Preparation: Reconstitute with sterile bacteriostatic water or PBS to a stock concentration of 1 mg/mL. Gently swirl to dissolve — do not vortex. Allow 10 minutes at room temperature. Follistatin is a glycoprotein and can be sensitive to mechanical disruption.

Working concentrations (in vitro): For myostatin inhibition assays, concentrations of 100–500 ng/mL are commonly used to achieve full pathway suppression. For dose-response experiments, a range of 10–1000 ng/mL is recommended to characterize the EC50 for the specific endpoint.

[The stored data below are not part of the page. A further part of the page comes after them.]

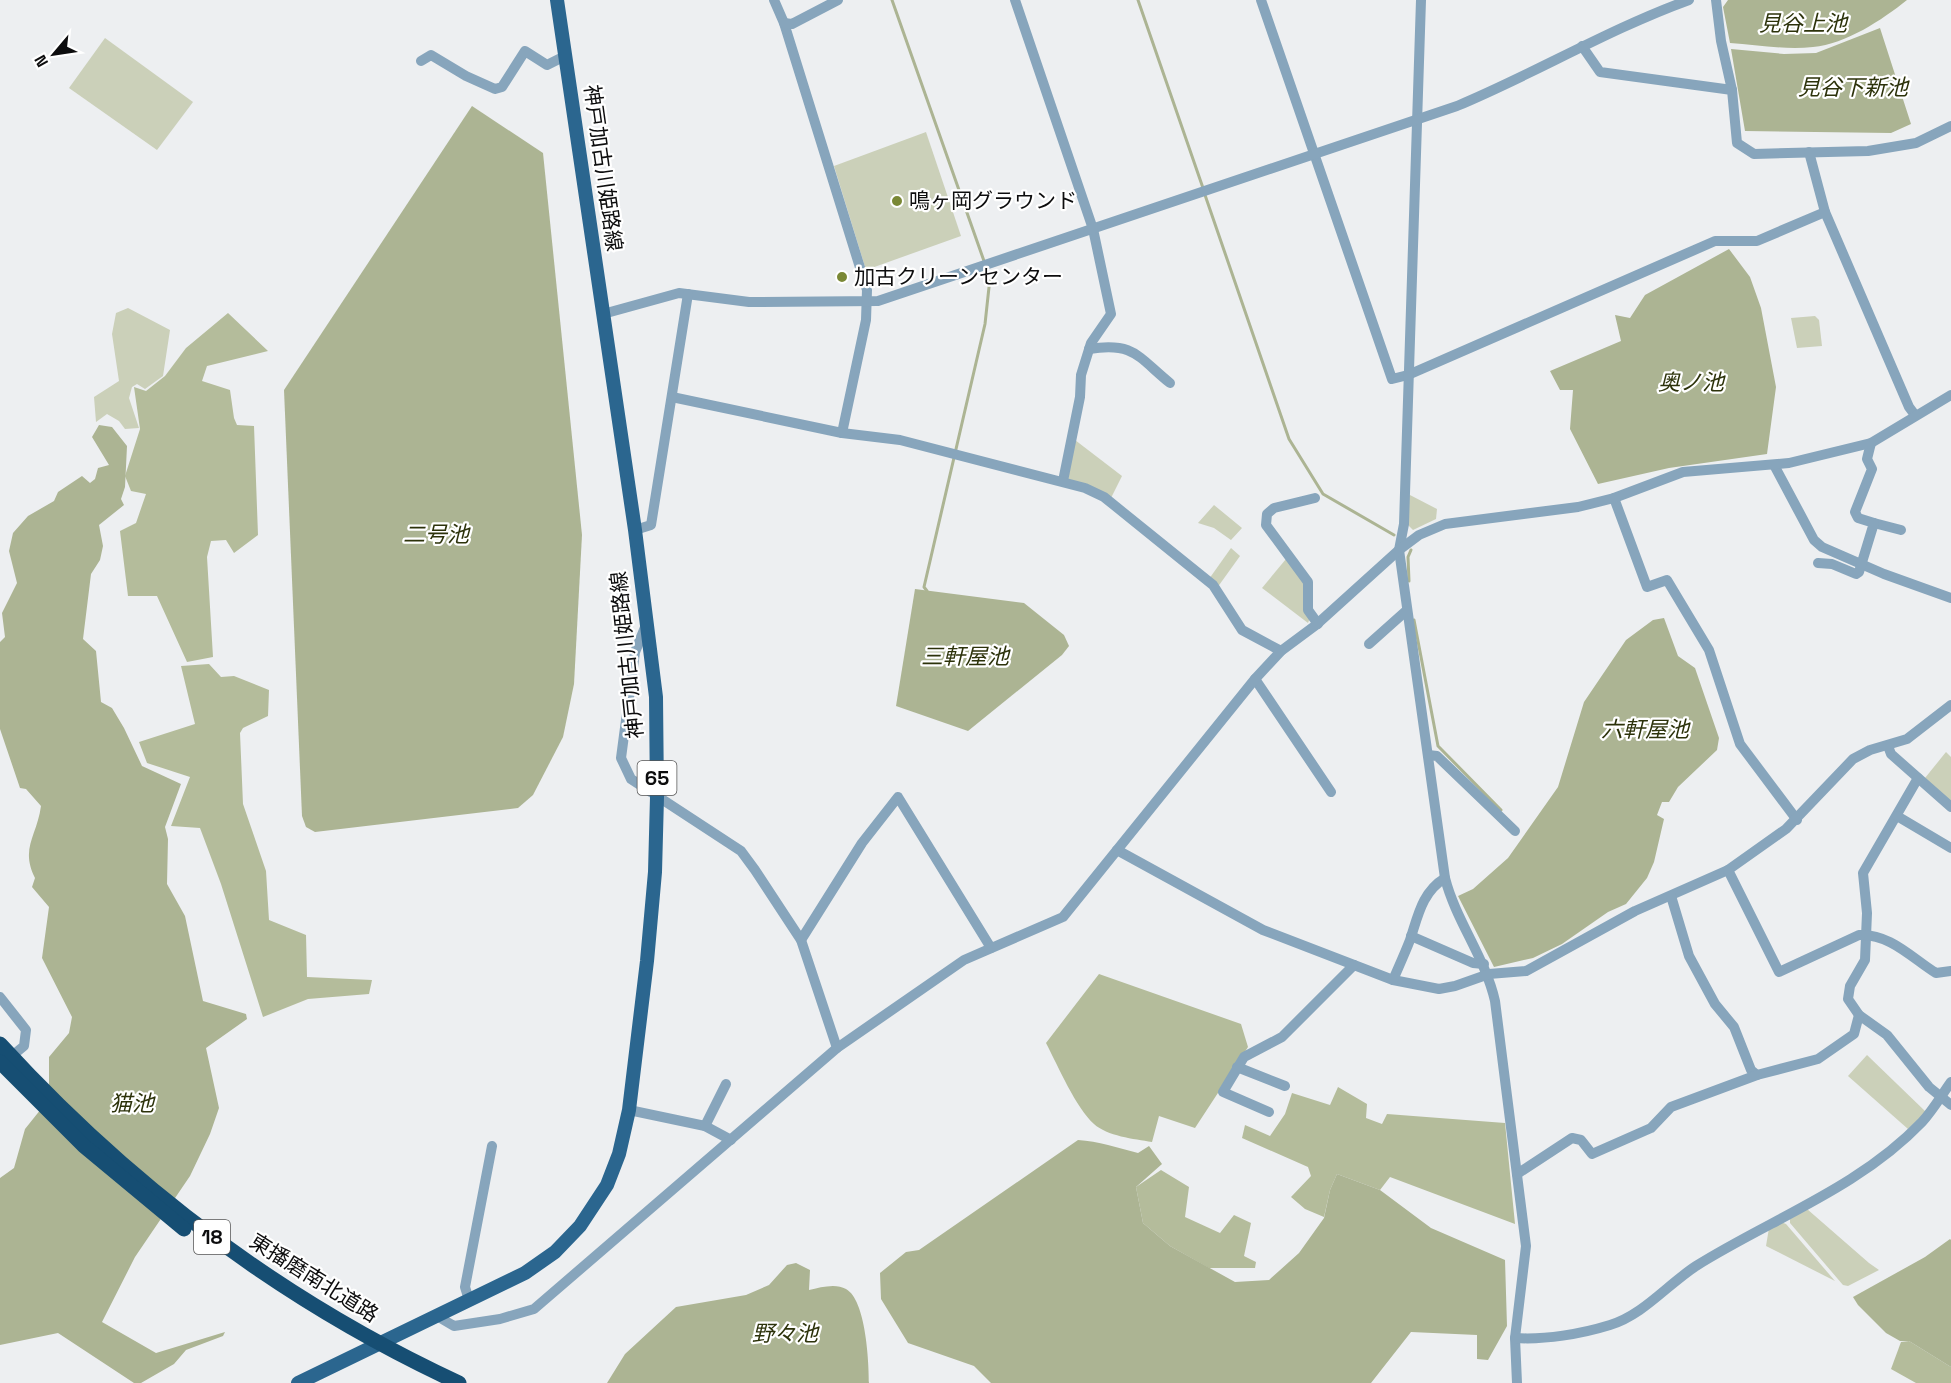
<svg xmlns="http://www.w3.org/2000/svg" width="1951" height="1383" font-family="'Space Grotesk','Noto Sans JP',sans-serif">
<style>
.green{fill:#cbd0b9}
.forest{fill:#b4bc9b}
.water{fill:#acb493}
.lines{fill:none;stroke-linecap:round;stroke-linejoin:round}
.stream{stroke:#acb493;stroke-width:3}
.minor{stroke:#87a5bc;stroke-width:10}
.major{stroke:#2b668f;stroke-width:14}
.highway-bridge{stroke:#164e73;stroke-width:15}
.poi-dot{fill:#7a8836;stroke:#fff;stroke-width:2}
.labels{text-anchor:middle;stroke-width:4.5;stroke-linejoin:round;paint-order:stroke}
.shield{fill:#fff;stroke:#565656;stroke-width:1.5}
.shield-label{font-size:20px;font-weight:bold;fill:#0d0d0e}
.street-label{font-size:21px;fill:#0d0d0e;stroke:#fff}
.poi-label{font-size:21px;fill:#0d0d0e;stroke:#fff;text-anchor:start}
.water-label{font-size:22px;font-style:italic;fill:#2c320a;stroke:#fff}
</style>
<rect width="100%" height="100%" fill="#edeff1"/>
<g class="green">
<path d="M105,38l88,64 -36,48 -88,-62z"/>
<path d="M926,132l35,104 -95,34 -32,-104z"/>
<path d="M128,308l42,22 -7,46 -18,13 -8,-5 -5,3 -3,11 10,30 -14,1 -6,-8 -12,-7 -11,8 -2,-25 25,-16 -7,-47 4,-21z"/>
<path d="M1815,316l4,4 3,26 -25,2 -6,-30z"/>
<path d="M1075,440l47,36 -11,22 -43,-19z"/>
<path d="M1408,494l29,15 -1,10 -23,11 -5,-5z"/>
<path d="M1214,505l28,23 -11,12 -17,-12 -16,-5z"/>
<path d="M1231,548l9,8 -23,32 -8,-9z"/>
<path d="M1286,559l18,20 6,39 -2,5 -46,-35z"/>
<path d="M1946,752l5,5v46l-26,-25z"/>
<path d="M1867,1055l59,57 -18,17 -60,-53z"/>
<path d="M1807,1209l62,54 10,7 -31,16 -5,-1 -53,-62v-4z"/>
<path d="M1781,1222l5,2 49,57 -69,-35 3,-18z"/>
</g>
<g class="forest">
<path d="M228,313l40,38 -61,15 -5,15 28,9 4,28 3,7 17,1 4,109 -24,18 -8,-13 -15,1 -4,16 6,100 -26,5 -30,-66h-29l-8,-65 16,-8 10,-29 -15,-3 -6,-15 15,-47 -6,-42 12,4 19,-15 21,-28z"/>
<path d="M209,664l12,13 13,-1 35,14 -1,26 -25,12 -3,5 3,71 23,67 3,49 37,15 1,42 65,3 -3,14 -61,5 -45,18 -42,-133 -21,-56 -29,-2 19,-49 -43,-14 -8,-21 56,-18 -14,-58z"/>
<path d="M1099,974l142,50 7,23 -53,81 -36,-12 -7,26c-18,-3 -45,-6 -58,-18 -18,-16 -36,-58 -48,-81z"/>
<path d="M1338,1087l29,17 -1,14 16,6 5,-10 118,9 10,101 -125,-47 -10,13 -43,-16 -7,16 -6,27 -19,-8 -14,-12 20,-21 -3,-9 -66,-29 3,-13 25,11 15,-22 7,-21 38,12z"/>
<path d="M1161,1170l28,17 -4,30 35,16 14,-18 17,8 -7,33 12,6 -1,6h-46l-39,-22 -27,-23 -7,-36z"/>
<path d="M1909,1341l42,26v16h-35l-25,-14 10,-27z"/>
</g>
<g class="water">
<path d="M1728,0h179c-25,20 -61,44 -94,47 -27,3 -56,-2 -83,-4l-7,-36z"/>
<path d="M1880,28l31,96 -20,9 -146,-2 -14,-82 53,5 32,-1z"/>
<path d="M472,106l71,47 39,382 -8,149 -11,53 -30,58 -15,13 -203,24 -9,-5 -4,-11 -18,-426z"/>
<path d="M1729,249l21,28 11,31 15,79 -9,67 -98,14 -71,16 -28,-55 3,-39h-13l-10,-19 71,-30 -6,-26 15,3 15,-23z"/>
<path d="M99,425l13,2 15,19 -2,41 -4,12 3,6 -25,20 4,21 -3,14 -9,14 -8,65 13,12 5,51 11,6 12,20 18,38 39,18 -16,43 3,12 -1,45 18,32 18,85 43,13 1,5 -41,29 13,60 -9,26 -20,42 -55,81 -33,65 54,31 69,-21 -2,4 -37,14 -12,14 -33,19h-7l-76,-50 -58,12v-167l14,-10 11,-39 24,-30v-42l20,-24 3,-16 -30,-59 7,-51 -17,-20 3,-9c-15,-30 2,-42 6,-72l-15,-17 -6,-1 -20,-59v-87l5,-5 -3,-24 15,-30 -8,-32 4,-18 15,-17 26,-15 4,-9 24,-16 8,7 5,-4 3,-11 11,-3 -17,-28z"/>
<path d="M915,589l109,14 40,32 5,11 -7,9 -94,76 -72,-25z"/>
<path d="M1664,618l14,38 17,12 24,70 -2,12 -39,37 -9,15h-7l-5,13 7,4 -10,43 -7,16 -21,26 -18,8 -46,32 -29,14 -39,9 -36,-71 15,-7 35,-31 50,-71 26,-85 42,-62 27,-20z"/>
<path d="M1078,1140c20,1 40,8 60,13l11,-7 13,18 -26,23 7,36 27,23 65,36 34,-2 30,-27 25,-35 6,-28 7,-16 43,16 51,38 74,32 2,66 -19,34 -11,-1v-24l-66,-3 -40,51h-380l-17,-17 -66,-23 -27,-44 -1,-26 26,-21 13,-2z"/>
<path d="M1950,1239l1,1v127l-42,-26h-9l-14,-8 -28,-28 -5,-8 72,-40z"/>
<path d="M796,1263l14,7 -1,20c12,-3 27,-7 37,-1 20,11 23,73 23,94h-262l18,-29 51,-47 70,-12 23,-10 18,-20z"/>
</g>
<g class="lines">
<g class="stream">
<path d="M892,0l92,261"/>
<path d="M1138,0l65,188"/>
<path d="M1205,195l84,244 34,55 71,41"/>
<path d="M1409,581l-1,-24 3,-7"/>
<path d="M927,591l-3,-4 61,-263 5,-46 -3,-10"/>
<path d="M1414,620l24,126 63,64"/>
</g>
<g class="minor">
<path d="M774,0l10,23 83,267 -1,30 -24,113"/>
<path d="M1015,0l78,229 18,85 -20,29 -10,32 -1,22 -17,84"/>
<path d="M1261,0l131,379 16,-4 307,-134h42l68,-29"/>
<path d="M1421,0l-17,524 -5,26 46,328c11,43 40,79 50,123l31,245 -11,92 2,45"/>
<path d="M1716,0l5,41 11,49"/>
<path d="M784,23l8,1 46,-24"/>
<path d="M1582,46l18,26 132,18 5,53 17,11 114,-3 48,-8 35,-17"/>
<path d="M421,61l10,-6 35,21 29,13 7,-2 23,-36 22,14 18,-9"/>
<path d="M1809,152l16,60 84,195 6,8"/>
<path d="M603,314l76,-21 70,9 129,-1 579,-195c79,-33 152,-77 232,-106"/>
<path d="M1089,349c45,-7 48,7 81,34"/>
<path d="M672,397l170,36 58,7 185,48 19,9 109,88 29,45 39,21"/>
<path d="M1774,465l40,75 8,7 62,27 67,24"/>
<path d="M1315,498l-41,10 -7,6 -1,11 42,57v28l10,14"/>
<path d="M1614,498l33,89 20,-7 42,70 31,94 57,76"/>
<path d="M1874,523l27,7"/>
<path d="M635,530l16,-5 37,-231"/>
<path d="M1818,563l14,1 24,10 3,-2 15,-49 -16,-5 -3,-6 17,-43 -5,-10 4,-16"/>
<path d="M646,625l-11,27 -14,106 10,21 110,72 14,19 46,70 36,108"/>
<path d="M1369,644l37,-33"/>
<path d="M1255,679l76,113"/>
<path d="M1888,746l3,8 60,53"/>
<path d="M1428,755l9,1 78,75"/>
<path d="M1918,778l-55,95 4,40 -2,47 -15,26 -2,13 11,16 28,20 42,52 22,18"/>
<path d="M1897,816l54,32"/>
<path d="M1117,850l146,80 130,50 46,9 16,-3 34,-12 37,-3 109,-60 93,-41 58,-41 67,-70 17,-9 37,-11 44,-34"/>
<path d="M1728,870l51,102 80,-37c30,-2 53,23 77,38l15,-2"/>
<path d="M1671,896l18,60 26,48 19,23 17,43 6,5"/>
<path d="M1411,936l62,27 11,1"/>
<path d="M801,940l61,-97 36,-46 93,151"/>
<path d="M1393,980c6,-14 12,-27 17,-40 8,-24 12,-48 35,-62"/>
<path d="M0,997l26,33 -2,16 -17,14"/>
<path d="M1237,1067l48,19"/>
<path d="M629,1110l76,16 26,14"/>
<path d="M1269,1112l-46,-20 21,-35 38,-20 72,-72"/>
<path d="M705,1126l21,-42"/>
<path d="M1517,1174l55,-36 9,2 11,14 59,-26 20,-21 86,-32 61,-16 36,-25 5,-19"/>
<path d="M469,1300l-4,-13 27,-141"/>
<path d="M437,1316l17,10 46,-7 34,-10 303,-261 127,-88 99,-43 192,-238 26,-28 35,-26 83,-75 20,-15 26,-11 133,-17 36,-9 69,-26 106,-9 82,-20 80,-48"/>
<path d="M1515,1338c30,2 66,-4 95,-13 33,-10 57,-40 86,-59 75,-47 163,-78 226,-144 11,-12 19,-26 29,-40"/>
</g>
<path class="major" d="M298,1383l227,-110 30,-21 25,-26 27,-41 12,-31 10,-44 18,-149 8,-89 2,-75 -1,-100 -21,-167 -78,-530"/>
<g class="highway-bridge">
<path d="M0,1044c130,142 284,258 459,339"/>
<path d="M0,1062l84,84 100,83"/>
</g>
</g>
<g class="poi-dot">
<circle cx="897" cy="201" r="6"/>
<circle cx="842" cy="277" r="6"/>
</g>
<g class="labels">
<g class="shield">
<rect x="637.5" y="761" width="39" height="34" rx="4.5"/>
<rect x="194" y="1220" width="36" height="34" rx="4.5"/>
</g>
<g class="shield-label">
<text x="657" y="785">65</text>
<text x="212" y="1244">18</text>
</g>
<g class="street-label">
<text transform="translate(603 168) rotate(82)" y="7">神戸加古川姫路線</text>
<text transform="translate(627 655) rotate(-96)" y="7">神戸加古川姫路線</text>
<text transform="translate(314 1278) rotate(32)" y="7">東播磨南北道路</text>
</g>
<g class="poi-label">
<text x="909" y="208">鳴ヶ岡グラウンド</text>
<text x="854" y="284">加古クリーンセンター</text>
</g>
<g class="water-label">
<text x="1803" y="31">見谷上池</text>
<text x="1853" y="95">見谷下新池</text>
<text x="1691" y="390">奥ノ池</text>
<text x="436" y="542">二号池</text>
<text x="965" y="664">三軒屋池</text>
<text x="1645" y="737">六軒屋池</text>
<text x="132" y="1111">猫池</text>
<text x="785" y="1341">野々池</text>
</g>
</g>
<g transform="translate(54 54) rotate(241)" stroke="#ffffff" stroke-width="4.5" paint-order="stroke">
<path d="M0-4.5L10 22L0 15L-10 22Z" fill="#0d0d0e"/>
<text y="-9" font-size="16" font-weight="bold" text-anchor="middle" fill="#0d0d0e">N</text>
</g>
</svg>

Dosing in animal models: Published animal studies have used dosing ranges of 1–10 µg per administration via intramuscular or subcutaneous routes, with frequency determined by the experimental design. Tissue-specific effects may vary depending on route of administration and the follistatin isoform used.

Proper Peptide Storage

Store lyophilized Follistatin (FLGR242) at −20°C or −80°C, protected from moisture and light. Stable for 24 months under recommended conditions. Once reconstituted, aliquot into single-use volumes and store at −80°C for up to 3 months. Avoid freeze-thaw cycles. Working solutions prepared at 4°C should be used within 48 hours.

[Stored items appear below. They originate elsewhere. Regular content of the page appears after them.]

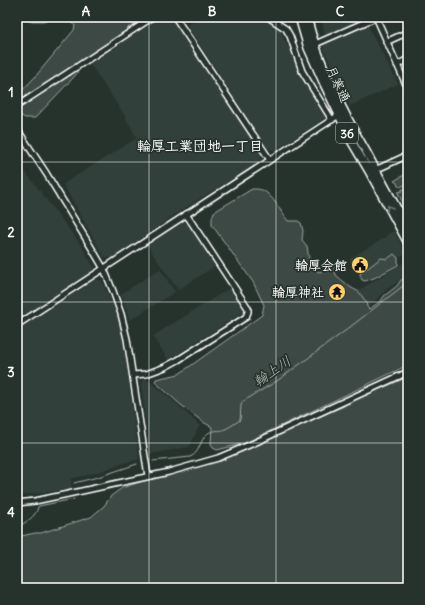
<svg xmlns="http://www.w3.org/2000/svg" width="425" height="605" font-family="Delius,'Klee One',sans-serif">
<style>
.built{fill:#333f3a}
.green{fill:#3e4944;stroke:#9ea4a2}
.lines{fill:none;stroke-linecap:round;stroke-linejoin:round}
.stream{stroke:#a4a9a7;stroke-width:1}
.minor-casing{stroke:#fff;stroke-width:8}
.major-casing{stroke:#fff;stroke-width:9}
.highway-casing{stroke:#fff;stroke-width:10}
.minor{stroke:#26332d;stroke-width:5}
.major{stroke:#26332d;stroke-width:6}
.highway{stroke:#26332d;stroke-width:7}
.oneway{stroke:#727a76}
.grid{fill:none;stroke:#fff;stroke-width:1;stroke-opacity:0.55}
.labels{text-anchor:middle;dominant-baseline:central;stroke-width:3.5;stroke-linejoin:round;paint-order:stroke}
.shield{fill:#26332d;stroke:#bec2c0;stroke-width:1}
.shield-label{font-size:12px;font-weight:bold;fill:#fff}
.street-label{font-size:13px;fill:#fff;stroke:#26332d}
.poi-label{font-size:13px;font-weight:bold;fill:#fff;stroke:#26332d;text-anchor:end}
.neighbourhood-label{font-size:14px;font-weight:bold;fill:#fff;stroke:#26332d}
.water-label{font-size:14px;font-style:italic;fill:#b3b8b6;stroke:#26332d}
.neatline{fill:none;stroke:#fff;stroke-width:1.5}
.grid-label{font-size:13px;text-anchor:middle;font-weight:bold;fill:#fff}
</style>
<rect width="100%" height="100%" fill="#26332d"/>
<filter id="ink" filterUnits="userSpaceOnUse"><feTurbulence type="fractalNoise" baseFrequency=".025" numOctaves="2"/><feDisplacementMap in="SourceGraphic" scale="8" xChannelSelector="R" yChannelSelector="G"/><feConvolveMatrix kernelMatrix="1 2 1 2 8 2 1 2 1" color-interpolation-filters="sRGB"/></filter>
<g filter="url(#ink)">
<path class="built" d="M161 17H172L201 63 262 153 260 162 183 209 113 258 104 257 63 184 137 138 123 113 90 64Z
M198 17H260L284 31 282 36 327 117 275 150 268 149 187 25Z
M321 17H364V18L325 35Z
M367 24 398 84 350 106 322 45Z
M408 62V81L401 65Z
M17 161 78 241 94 267 93 271 17 320Z
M181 222 189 224 215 266 178 290 147 245Z
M394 231 406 254 396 259 393 254 359 274 349 259 386 237 388 234Z
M408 260V275L387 289 366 309 356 292Z
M160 269 175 292 130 320 121 294Z
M96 279 102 281 116 312 123 338 139 459 124 463 95 473 70 479 72 489 17 496V330Z
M230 288 244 308 242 313 168 360 153 336Z
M145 378 177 404 200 426 197 430 190 446 188 447 150 454 141 384Z"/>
<path class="green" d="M17 17H61L55 18 43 21H29L22 18Z
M64 17H139L110 46 93 53 73 78 35 118H25L17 113V96L35 77 74 30 75 25Z
M404 175H406L408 179V184C404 184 402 188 398 186L397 183 394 181Z
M252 189C255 189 259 189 262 190 272 194 281 212 288 221H298L301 223 303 231 302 240 307 246 308 253 310 264 314 270 320 272 329 267 334 266 336 275 350 287 359 292 366 302 367 307 369 309 381 301 384 296 397 286 401 280 408 277V365L245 443 217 450 213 448 211 444 212 427 203 422 181 405 155 382 156 379 179 374 262 315 264 305 253 282 212 225V218L214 212Z
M402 189H405C409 193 408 197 407 202L408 204V211L405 207 398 193V192L402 191Z
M394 254 398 258V265L374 278 365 281 362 280 360 275 361 272 366 268H368L377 261 381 258 387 259Z
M408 377V588H17V537L35 533H41L91 517 104 506 111 496 122 488 140 482 221 461 243 449 258 443 259 444 266 441V440L298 425H299L344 406V404L350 400 359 398 368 392 375 391Z"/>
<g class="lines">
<path class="stream" d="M153 461 190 457C200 453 199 442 206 435 210 430 217 431 223 430 229 428 235 423 240 420 241 414 240 407 242 402L277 381 345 331 408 282
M74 483 98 477 137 464
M17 527C25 523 36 517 38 507L39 506 74 499"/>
<g class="minor-casing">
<path id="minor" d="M175 17 270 160
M268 17 286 29 290 36 302 71 332 120
M376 17 408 89
M386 42 408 32
M313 45 377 17
M397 65 408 59
M17 106 153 17
M17 129 46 173 94 252 104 269 113 291 121 314 127 339 148 476
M373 171 408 155
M17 325 339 115
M133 375 146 374 165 367 178 360 246 317 248 312V308L186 214
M17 503 35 501 68 494 169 472 218 458 254 443 408 372"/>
</g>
<g class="major-casing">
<path id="major" d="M303 17 309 37 316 55"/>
</g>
<g class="highway-casing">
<path id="highway" d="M299 17 308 48 324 84 339 115 350 139 370 173 408 243
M307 17C319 65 342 110 367 153 380 178 394 203 408 228"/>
</g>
<use href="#minor" class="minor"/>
<use href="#major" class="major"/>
<use href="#highway" class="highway"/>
</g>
<defs><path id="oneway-chevron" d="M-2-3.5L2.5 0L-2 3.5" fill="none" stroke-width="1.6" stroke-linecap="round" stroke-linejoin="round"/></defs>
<use class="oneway" href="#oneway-chevron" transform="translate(389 208) rotate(-118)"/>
</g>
<path class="grid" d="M149 17V588M276 17V588M17 162H408M17 302H408M17 443H408"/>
<defs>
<g id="civic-disc" transform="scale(0.9)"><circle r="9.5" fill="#ffd166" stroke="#26332d"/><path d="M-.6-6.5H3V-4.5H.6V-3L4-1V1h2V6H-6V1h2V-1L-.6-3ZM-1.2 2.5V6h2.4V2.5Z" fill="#111"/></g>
<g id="temple-disc" transform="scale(0.9)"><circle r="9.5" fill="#ffd166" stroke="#26332d"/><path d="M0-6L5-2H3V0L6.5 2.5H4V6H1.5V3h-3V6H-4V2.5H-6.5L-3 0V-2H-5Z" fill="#111"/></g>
</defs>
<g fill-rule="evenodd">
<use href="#civic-disc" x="360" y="265"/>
<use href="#temple-disc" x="337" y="292"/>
</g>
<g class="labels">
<rect class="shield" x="336" y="123" width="22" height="20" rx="3"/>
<g class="shield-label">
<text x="347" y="133">36</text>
</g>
<g class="street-label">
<text transform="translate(338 84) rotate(65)">月寒通</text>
</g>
<g class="poi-label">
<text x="347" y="265">輪厚会館</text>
<text x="324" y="292">輪厚神社</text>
</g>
<g class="neighbourhood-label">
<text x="200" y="146">輪厚工業団地一丁目</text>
</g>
<g class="water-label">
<text transform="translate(272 371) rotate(-34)">輪上川</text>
</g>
</g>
<rect width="425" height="605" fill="none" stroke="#26332d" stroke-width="44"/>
<rect x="22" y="22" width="381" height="561" class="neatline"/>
<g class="grid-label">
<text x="86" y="16">A</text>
<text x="212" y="16">B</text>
<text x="340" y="16">C</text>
<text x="11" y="97">1</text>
<text x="11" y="237">2</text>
<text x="11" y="377">3</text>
<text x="11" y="517">4</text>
</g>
</svg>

Follistatin (FLGR242) – Identification

Chemical Name: Recombinant Human Follistatin (FLGR242, truncated isoform)
Molecular Weight: ~31.5 kDa (protein backbone); ~35–40 kDa (glycosylated)
Purity: ≥99% by HPLC and SDS-PAGE
Endotoxin: <1.0 EU/µg
Form: Lyophilized white powder
Activity: Confirmed myostatin binding by ELISA; biological activity validated in C2C12 myoblast differentiation assays

Follistatin (FLGR242) – Research Links

• Lee SJ et al. (2009). Regulation of muscle growth by multiple ligands signaling through ActRIIB. PNAS, 102(50), 18117–18122.
• Mendell JR et al. (2015). Follistatin gene therapy for Becker muscular dystrophy. Science Translational Medicine, 7(287), 287ra74.
• Rodino-Klapac LR et al. (2009). Inhibition of myostatin with emphasis on follistatin as a therapy for muscle disease. Muscle & Nerve, 39(3), 283–296.
• Breit SN et al. (2011). The TGF-β superfamily cytokine, MIC-1/GDF15: a pleotrophic cytokine with roles in inflammation, cancer and metabolism. Growth Factors, 29(5), 187–195.